Plus - let's look at the facts. I have a way of attracting unconventional illnesses and drama. I have had the shingles three times, I was stung by a scorpion in my own bed and I got amoebic dysentery from a bean burrito...do you really think I want to tempt the fate of the outdoors? Bears will find me and rip my head off given the opportunity. I will be involved in the first recorded case of a rabid deer heard attack. This is the kind of luck I have. I attract crazy people - I will attract crazy animals and insects. Believe me...I will. And really - I think this day at the beach proves that crazy insects love me...or maybe i am just a big 'ol baby.
So at the beach: I am flailing about at every fly. The odd part was these flies were mentally challenged. Or perhaps I was a magician. If one landed on my hand - I flung my hand and looked at my hand...fly still there. I flung again...two flies. Abra cadabra. I was like a magician doing the trick where one white dove is on his arm, he waves his arm and the one turns into two. What the heck? Am I magic? After this occurred several times I considered trying to walk across the lake. Maybe I am the offspring of God - what could explain this magic?
I looked around...no one else was flailing and fitting like me. I thought: well..they were all here longer than I. Maybe the flung enough earlier and the flies learned to stay away...........oh great - I am out of my mind. Now I am assuming that somehow the flues can be trained in a matter of minutes. I am ridiculous.
Mind over matter. I give it up. I will not let the flies ruin my time. I will ignore. I put my book away and just laid on my back. I could feel them one me. Nope...NO...I can't feel them...I am ignoring them. This did not last long. I knew what I looked like. I looked like a one of those Ethiopian children with flies running amok on their faces from a 1980's charity commercial featuring Sally Struthers. There was a fly playing in my eyelashes at that moment, another screwing around on my elbow, two on on my left hand and there were at least 12 on my legs.
That was it.
I sat up, armed with my book I went on a killing spree.
After the insurgents...I noted that the casualties were somewhere in the high teens. I was proud...a gentleman on a towel 15 feet from me said "Flies?"
"yes...no one seems bothered but me"
"oh you just have to shoo them away and it is fine"

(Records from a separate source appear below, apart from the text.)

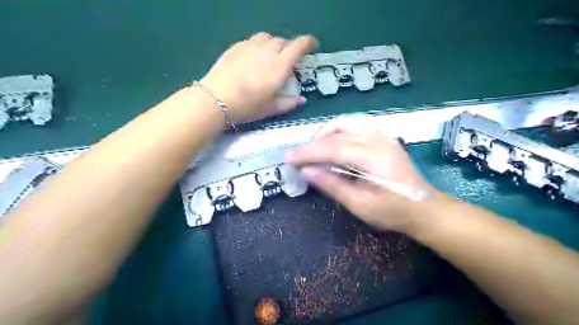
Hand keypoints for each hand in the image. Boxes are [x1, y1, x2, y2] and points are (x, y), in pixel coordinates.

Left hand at [199, 33, 315, 121]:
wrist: (215, 99)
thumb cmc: (247, 106)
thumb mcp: (270, 109)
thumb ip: (289, 103)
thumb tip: (302, 99)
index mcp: (280, 66)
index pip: (299, 46)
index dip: (308, 43)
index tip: (313, 45)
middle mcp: (267, 51)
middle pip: (284, 41)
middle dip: (290, 47)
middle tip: (290, 59)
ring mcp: (250, 46)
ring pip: (268, 37)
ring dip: (274, 44)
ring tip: (272, 55)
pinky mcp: (236, 47)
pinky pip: (253, 40)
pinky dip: (259, 45)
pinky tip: (255, 56)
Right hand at [287, 116, 443, 233]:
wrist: (424, 208)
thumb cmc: (393, 211)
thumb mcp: (360, 205)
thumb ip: (332, 185)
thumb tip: (306, 171)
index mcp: (374, 157)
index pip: (333, 147)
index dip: (307, 152)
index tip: (288, 158)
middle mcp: (378, 139)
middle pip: (338, 129)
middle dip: (314, 141)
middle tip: (301, 157)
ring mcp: (383, 134)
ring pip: (346, 122)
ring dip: (326, 133)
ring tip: (315, 150)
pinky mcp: (383, 136)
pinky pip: (355, 124)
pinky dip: (338, 131)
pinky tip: (333, 143)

"well...that wasn't really working...they still came - it is like they are glued to me - perhaps I smell of manure"
I became highly annoyed that he did not show any amusement in my joke...this lead me to believe that I do in fact smell of manure.

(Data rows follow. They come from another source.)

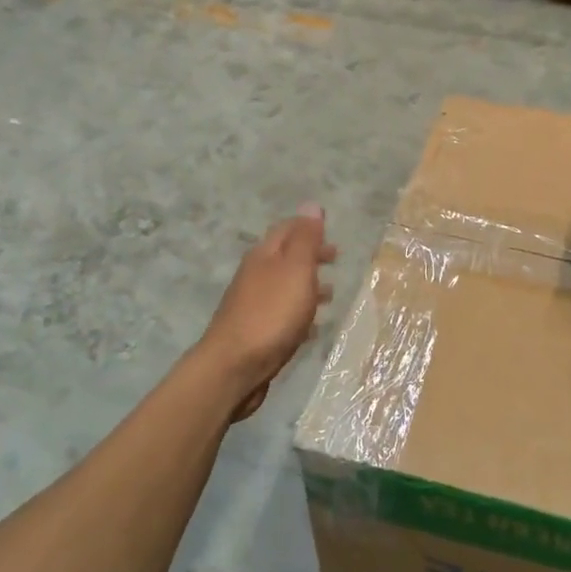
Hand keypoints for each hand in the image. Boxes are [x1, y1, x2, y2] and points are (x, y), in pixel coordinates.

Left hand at [201, 206, 337, 420]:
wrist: (234, 367)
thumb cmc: (271, 314)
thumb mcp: (295, 270)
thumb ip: (305, 239)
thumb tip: (311, 204)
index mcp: (265, 256)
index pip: (287, 229)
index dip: (307, 226)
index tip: (329, 229)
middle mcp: (256, 275)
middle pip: (286, 257)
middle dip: (310, 254)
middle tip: (336, 257)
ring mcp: (253, 304)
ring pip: (285, 286)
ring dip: (308, 285)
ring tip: (332, 293)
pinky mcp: (256, 332)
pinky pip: (283, 314)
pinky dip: (301, 313)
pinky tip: (314, 328)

That fucking fly loving, hippy, tree-hugging bastard pissed me off. Did he not see me flailing around like I was having a epileptic seizure prior to this event?? He certainly did not care then. He only cared when he saw the god damn fly genocide going on. He should have been grabbing my tongue 20 minutes ago. Instead he insinuates that I smell of cow shit and makes me look a fool. A foolish baby that can't handle some flies.
Clearly the man has no sense of humor and I can not be in the company of him or his fly friends.